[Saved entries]

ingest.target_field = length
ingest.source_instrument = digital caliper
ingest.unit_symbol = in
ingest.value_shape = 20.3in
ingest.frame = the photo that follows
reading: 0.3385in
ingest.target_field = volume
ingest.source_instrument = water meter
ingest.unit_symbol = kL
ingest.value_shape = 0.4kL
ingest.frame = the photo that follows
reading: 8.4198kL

==

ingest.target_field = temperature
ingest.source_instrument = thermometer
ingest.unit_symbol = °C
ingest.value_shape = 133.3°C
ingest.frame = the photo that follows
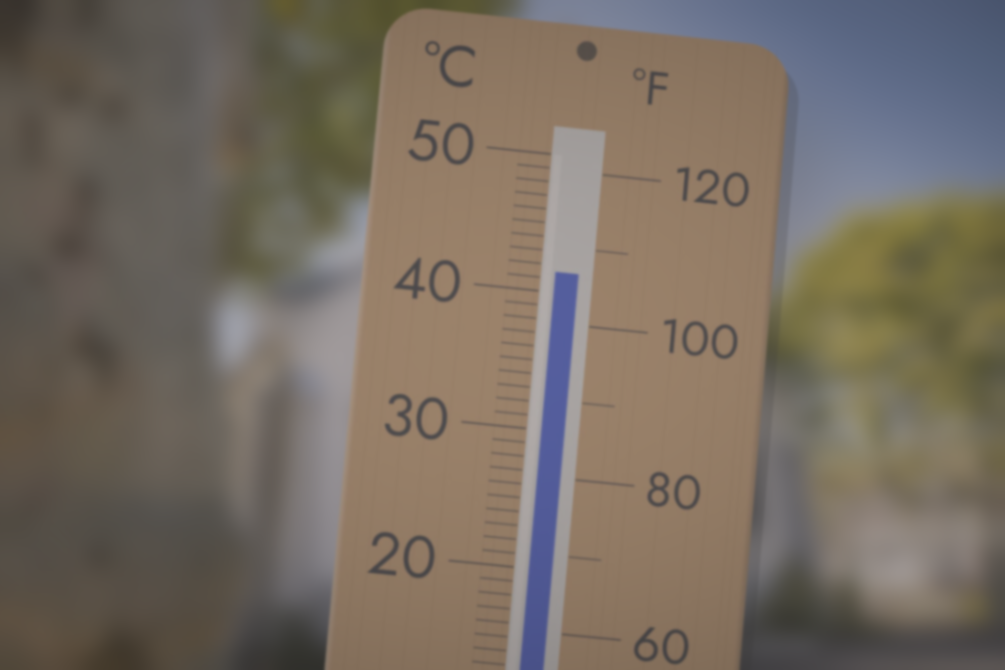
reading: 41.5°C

TO DO = Copy out the part that opens with the line containing "ingest.target_field = length" and closes with the line containing "reading: 8.4198kL", changing "water meter" to "flow meter" and keeping everything else the same.

ANSWER =
ingest.target_field = length
ingest.source_instrument = digital caliper
ingest.unit_symbol = in
ingest.value_shape = 20.3in
ingest.frame = the photo that follows
reading: 0.3385in
ingest.target_field = volume
ingest.source_instrument = flow meter
ingest.unit_symbol = kL
ingest.value_shape = 0.4kL
ingest.frame = the photo that follows
reading: 8.4198kL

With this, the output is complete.